Records for the exercise |
-=-=-
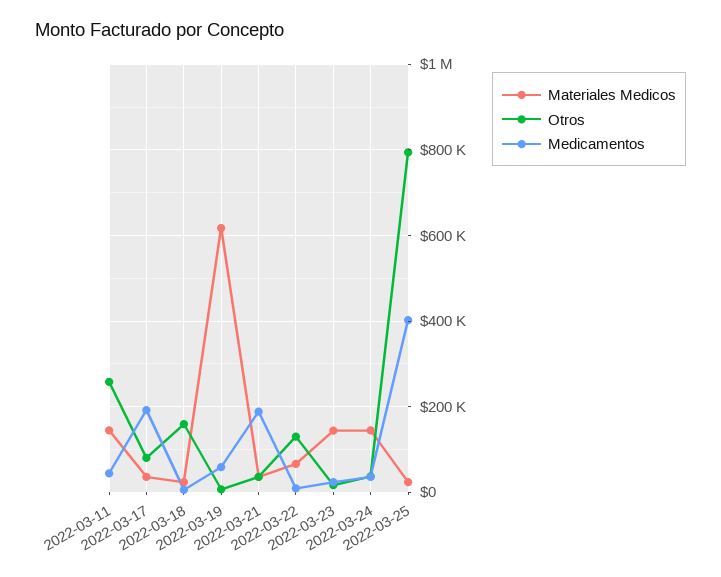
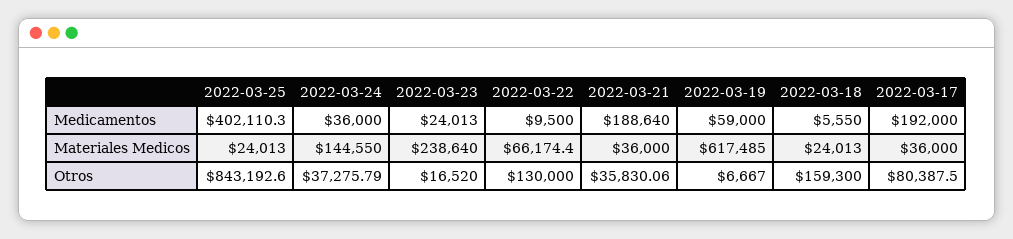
Materiales Medicos, 2022-03-11: 140000 -> none
Otros, 2022-03-11: 260000 -> none
Medicamentos, 2022-03-11: 40000 -> none
Materiales Medicos, 2022-03-23: 140000 -> 238640
Otros, 2022-03-25: 800000 -> 843192.6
-=-=-
Directions |
Set the whole listing down again unchanged, apart from the pictures, which are omitted.

Output of the exercise |
Materiales Medicos, 2022-03-11: 140000 -> none
Otros, 2022-03-11: 260000 -> none
Medicamentos, 2022-03-11: 40000 -> none
Materiales Medicos, 2022-03-23: 140000 -> 238640
Otros, 2022-03-25: 800000 -> 843192.6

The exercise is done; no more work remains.